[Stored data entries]
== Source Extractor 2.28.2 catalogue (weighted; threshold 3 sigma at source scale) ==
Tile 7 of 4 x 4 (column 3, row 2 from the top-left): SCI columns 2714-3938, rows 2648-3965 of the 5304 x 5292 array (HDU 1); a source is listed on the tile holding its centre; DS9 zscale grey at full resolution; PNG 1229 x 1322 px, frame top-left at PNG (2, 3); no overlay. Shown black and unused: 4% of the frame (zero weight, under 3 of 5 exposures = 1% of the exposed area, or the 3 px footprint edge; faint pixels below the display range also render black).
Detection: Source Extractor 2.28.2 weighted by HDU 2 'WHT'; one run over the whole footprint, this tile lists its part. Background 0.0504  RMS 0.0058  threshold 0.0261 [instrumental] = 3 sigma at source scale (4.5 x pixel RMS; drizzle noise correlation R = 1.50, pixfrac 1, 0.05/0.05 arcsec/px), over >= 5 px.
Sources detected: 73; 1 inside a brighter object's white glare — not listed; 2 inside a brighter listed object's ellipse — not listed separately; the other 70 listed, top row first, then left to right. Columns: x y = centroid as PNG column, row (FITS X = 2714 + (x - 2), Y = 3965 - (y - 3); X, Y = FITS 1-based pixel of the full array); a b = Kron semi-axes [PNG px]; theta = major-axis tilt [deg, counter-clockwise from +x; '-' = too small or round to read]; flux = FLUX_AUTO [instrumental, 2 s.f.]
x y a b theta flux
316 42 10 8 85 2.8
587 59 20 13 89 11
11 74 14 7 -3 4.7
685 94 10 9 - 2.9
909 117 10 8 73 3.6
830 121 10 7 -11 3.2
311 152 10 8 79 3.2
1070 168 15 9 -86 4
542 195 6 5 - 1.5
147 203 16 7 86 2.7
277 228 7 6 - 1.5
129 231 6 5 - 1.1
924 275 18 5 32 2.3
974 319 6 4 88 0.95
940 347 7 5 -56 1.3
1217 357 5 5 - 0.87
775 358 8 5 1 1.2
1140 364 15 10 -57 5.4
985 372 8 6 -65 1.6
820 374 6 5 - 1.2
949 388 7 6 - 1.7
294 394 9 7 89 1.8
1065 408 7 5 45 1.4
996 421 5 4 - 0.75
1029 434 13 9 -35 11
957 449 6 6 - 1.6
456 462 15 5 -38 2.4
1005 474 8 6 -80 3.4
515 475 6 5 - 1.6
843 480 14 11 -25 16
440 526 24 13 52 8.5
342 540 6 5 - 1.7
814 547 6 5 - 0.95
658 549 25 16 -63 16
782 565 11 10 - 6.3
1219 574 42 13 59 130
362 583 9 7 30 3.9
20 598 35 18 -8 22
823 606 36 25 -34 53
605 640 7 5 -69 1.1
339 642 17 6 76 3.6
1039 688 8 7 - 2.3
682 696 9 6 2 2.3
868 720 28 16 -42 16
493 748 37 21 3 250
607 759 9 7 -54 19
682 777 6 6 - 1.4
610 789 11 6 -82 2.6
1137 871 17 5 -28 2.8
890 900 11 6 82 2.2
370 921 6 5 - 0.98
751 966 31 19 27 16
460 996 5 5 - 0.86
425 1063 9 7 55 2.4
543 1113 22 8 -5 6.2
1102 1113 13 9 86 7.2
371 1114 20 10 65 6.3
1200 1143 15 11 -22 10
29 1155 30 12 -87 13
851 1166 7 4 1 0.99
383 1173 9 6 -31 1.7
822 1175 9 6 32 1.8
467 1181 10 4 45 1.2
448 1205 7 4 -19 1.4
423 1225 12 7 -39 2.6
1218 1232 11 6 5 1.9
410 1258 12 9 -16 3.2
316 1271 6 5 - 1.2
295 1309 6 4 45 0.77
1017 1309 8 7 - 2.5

[WHAT TO DO]
Render all of the data above as a numbered list, omitting any blank lines.

[COMPLETE RESPONSE]
1. == Source Extractor 2.28.2 catalogue (weighted; threshold 3 sigma at source scale) ==
2. Tile 7 of 4 x 4 (column 3, row 2 from the top-left): SCI columns 2714-3938, rows 2648-3965 of the 5304 x 5292 array (HDU 1); a source is listed on the tile holding its centre; DS9 zscale grey at full resolution; PNG 1229 x 1322 px, frame top-left at PNG (2, 3); no overlay. Shown black and unused: 4% of the frame (zero weight, under 3 of 5 exposures = 1% of the exposed area, or the 3 px footprint edge; faint pixels below the display range also render black).
3. Detection: Source Extractor 2.28.2 weighted by HDU 2 'WHT'; one run over the whole footprint, this tile lists its part. Background 0.0504  RMS 0.0058  threshold 0.0261 [instrumental] = 3 sigma at source scale (4.5 x pixel RMS; drizzle noise correlation R = 1.50, pixfrac 1, 0.05/0.05 arcsec/px), over >= 5 px.
4. Sources detected: 73; 1 inside a brighter object's white glare — not listed; 2 inside a brighter listed object's ellipse — not listed separately; the other 70 listed, top row first, then left to right. Columns: x y = centroid as PNG column, row (FITS X = 2714 + (x - 2), Y = 3965 - (y - 3); X, Y = FITS 1-based pixel of the full array); a b = Kron semi-axes [PNG px]; theta = major-axis tilt [deg, counter-clockwise from +x; '-' = too small or round to read]; flux = FLUX_AUTO [instrumental, 2 s.f.]
5. x y a b theta flux
6. 316 42 10 8 85 2.8
7. 587 59 20 13 89 11
8. 11 74 14 7 -3 4.7
9. 685 94 10 9 - 2.9
10. 909 117 10 8 73 3.6
11. 830 121 10 7 -11 3.2
12. 311 152 10 8 79 3.2
13. 1070 168 15 9 -86 4
14. 542 195 6 5 - 1.5
15. 147 203 16 7 86 2.7
16. 277 228 7 6 - 1.5
17. 129 231 6 5 - 1.1
18. 924 275 18 5 32 2.3
19. 974 319 6 4 88 0.95
20. 940 347 7 5 -56 1.3
21. 1217 357 5 5 - 0.87
22. 775 358 8 5 1 1.2
23. 1140 364 15 10 -57 5.4
24. 985 372 8 6 -65 1.6
25. 820 374 6 5 - 1.2
26. 949 388 7 6 - 1.7
27. 294 394 9 7 89 1.8
28. 1065 408 7 5 45 1.4
29. 996 421 5 4 - 0.75
30. 1029 434 13 9 -35 11
31. 957 449 6 6 - 1.6
32. 456 462 15 5 -38 2.4
33. 1005 474 8 6 -80 3.4
34. 515 475 6 5 - 1.6
35. 843 480 14 11 -25 16
36. 440 526 24 13 52 8.5
37. 342 540 6 5 - 1.7
38. 814 547 6 5 - 0.95
39. 658 549 25 16 -63 16
40. 782 565 11 10 - 6.3
41. 1219 574 42 13 59 130
42. 362 583 9 7 30 3.9
43. 20 598 35 18 -8 22
44. 823 606 36 25 -34 53
45. 605 640 7 5 -69 1.1
46. 339 642 17 6 76 3.6
47. 1039 688 8 7 - 2.3
48. 682 696 9 6 2 2.3
49. 868 720 28 16 -42 16
50. 493 748 37 21 3 250
51. 607 759 9 7 -54 19
52. 682 777 6 6 - 1.4
53. 610 789 11 6 -82 2.6
54. 1137 871 17 5 -28 2.8
55. 890 900 11 6 82 2.2
56. 370 921 6 5 - 0.98
57. 751 966 31 19 27 16
58. 460 996 5 5 - 0.86
59. 425 1063 9 7 55 2.4
60. 543 1113 22 8 -5 6.2
61. 1102 1113 13 9 86 7.2
62. 371 1114 20 10 65 6.3
63. 1200 1143 15 11 -22 10
64. 29 1155 30 12 -87 13
65. 851 1166 7 4 1 0.99
66. 383 1173 9 6 -31 1.7
67. 822 1175 9 6 32 1.8
68. 467 1181 10 4 45 1.2
69. 448 1205 7 4 -19 1.4
70. 423 1225 12 7 -39 2.6
71. 1218 1232 11 6 5 1.9
72. 410 1258 12 9 -16 3.2
73. 316 1271 6 5 - 1.2
74. 295 1309 6 4 45 0.77
75. 1017 1309 8 7 - 2.5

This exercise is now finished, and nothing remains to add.